:: Source material

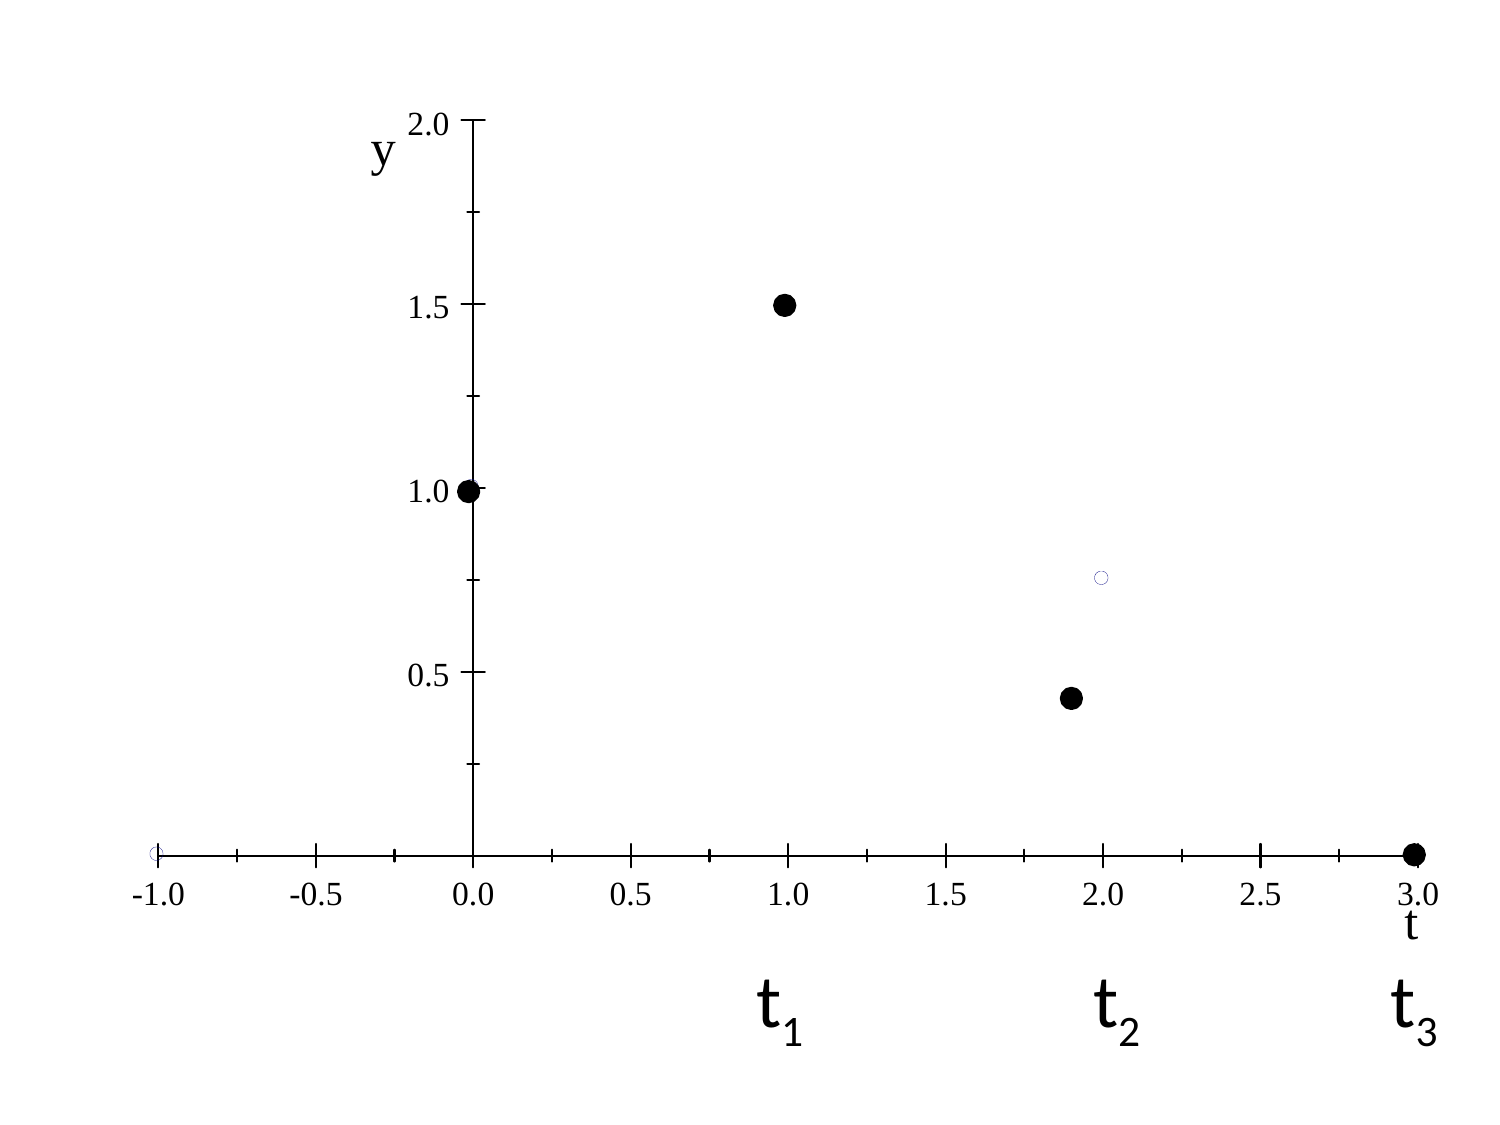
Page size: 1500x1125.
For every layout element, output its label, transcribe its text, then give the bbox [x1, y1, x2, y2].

picture [107, 73, 1462, 975]
text_box t2 [1078, 983, 1156, 1063]
text_box t3 [1375, 983, 1453, 1063]
text_box t1 [741, 983, 819, 1063]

::::

What to do:
An exact transcription of the records above is needed, with no pictures included.

Task solution:
Page size: 1500x1125.
For every layout element, output its label, transcribe its text, then give the bbox [x1, y1, x2, y2].

picture [107, 73, 1462, 975]
text_box t2 [1078, 983, 1156, 1063]
text_box t3 [1375, 983, 1453, 1063]
text_box t1 [741, 983, 819, 1063]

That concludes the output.